高気密住宅では「24時間換気システム」は第一種と第三種のどちらを選ぶべきですか?
Q
70歳です。建て替えを計画しています。住宅会社から「第一種換気がおすすめです」と言われましたが、別の会社では「第三種換気でも十分ですよ」と説明されました。シニア世代にはどちらが向いているのでしょうか?違いを分かりやすく教えてください。
結論
シニア世代が高断熱・高気密住宅を建てるなら、「第一種熱交換換気」をおすすめします。
理由は、
- 冬でも暖かい空気を逃がしにくい
- 夏の冷房効率が良い
- 花粉やPM2.5を取り込みにくい
- 家全体の温度差を小さくできる
ためです。
一方、第三種換気は設備費やメンテナンス費を抑えやすいというメリットがありますが、冬場は外気をそのまま取り込むため、寒さを感じやすいことがあります。

== 作業指示 ==
[1] 上記の換気システムに関する文章から、次の一文を英語に翻訳してください。「一方、第三種換気は設備費やメンテナンス費を抑えやすいというメリットがありますが、冬場は外気をそのまま取り込むため、寒さを感じやすいことがあります。」
[2] 上記の換気システムに関する文章で、第一種熱交換換気をすすめる理由として挙げられている項目をすべて列挙してください。

== データ抜粋 ==

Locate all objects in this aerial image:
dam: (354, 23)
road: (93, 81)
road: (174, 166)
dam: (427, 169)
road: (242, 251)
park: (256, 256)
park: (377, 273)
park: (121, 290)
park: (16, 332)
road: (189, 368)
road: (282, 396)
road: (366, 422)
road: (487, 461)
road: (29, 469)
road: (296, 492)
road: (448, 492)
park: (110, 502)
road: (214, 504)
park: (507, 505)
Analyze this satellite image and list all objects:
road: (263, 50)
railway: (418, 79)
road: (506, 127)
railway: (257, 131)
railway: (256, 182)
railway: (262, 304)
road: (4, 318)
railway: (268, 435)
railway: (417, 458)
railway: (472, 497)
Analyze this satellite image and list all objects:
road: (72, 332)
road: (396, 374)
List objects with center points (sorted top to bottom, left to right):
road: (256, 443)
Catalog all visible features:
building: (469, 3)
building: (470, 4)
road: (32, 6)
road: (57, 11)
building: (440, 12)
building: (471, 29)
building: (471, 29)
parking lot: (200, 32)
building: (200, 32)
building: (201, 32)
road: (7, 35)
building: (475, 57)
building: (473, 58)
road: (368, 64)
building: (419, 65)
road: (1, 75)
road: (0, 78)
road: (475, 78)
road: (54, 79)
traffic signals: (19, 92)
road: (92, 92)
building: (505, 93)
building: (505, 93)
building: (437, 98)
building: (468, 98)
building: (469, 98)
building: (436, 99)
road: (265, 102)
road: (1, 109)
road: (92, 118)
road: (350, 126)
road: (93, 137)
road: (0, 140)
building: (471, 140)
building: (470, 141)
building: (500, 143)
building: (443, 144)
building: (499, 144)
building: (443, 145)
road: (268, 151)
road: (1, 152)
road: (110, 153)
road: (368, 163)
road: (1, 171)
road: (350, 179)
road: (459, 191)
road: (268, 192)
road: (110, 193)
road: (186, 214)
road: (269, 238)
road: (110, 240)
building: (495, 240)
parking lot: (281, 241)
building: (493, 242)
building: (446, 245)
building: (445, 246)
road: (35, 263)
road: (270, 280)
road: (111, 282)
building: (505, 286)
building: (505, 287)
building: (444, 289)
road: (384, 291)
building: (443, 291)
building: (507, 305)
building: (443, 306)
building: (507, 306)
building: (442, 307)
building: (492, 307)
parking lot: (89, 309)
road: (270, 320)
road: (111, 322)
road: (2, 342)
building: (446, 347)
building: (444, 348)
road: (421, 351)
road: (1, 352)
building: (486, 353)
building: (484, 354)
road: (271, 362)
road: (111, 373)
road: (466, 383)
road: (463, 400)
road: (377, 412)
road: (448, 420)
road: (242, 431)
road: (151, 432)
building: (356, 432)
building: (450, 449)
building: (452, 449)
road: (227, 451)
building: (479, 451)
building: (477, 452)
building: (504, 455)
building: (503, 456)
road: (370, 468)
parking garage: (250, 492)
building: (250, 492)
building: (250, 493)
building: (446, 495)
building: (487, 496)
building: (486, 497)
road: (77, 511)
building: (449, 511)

== タスク別出力 ==
[1] On the other hand, Type 3 ventilation has the advantage of making it easier to keep equipment and maintenance costs down, but because it brings outside air in directly during winter, the home can feel cold.

[2]
- 冬でも暖かい空気を逃がしにくい
- 夏の冷房効率が良い
- 花粉やPM2.5を取り込みにくい
- 家全体の温度差を小さくできる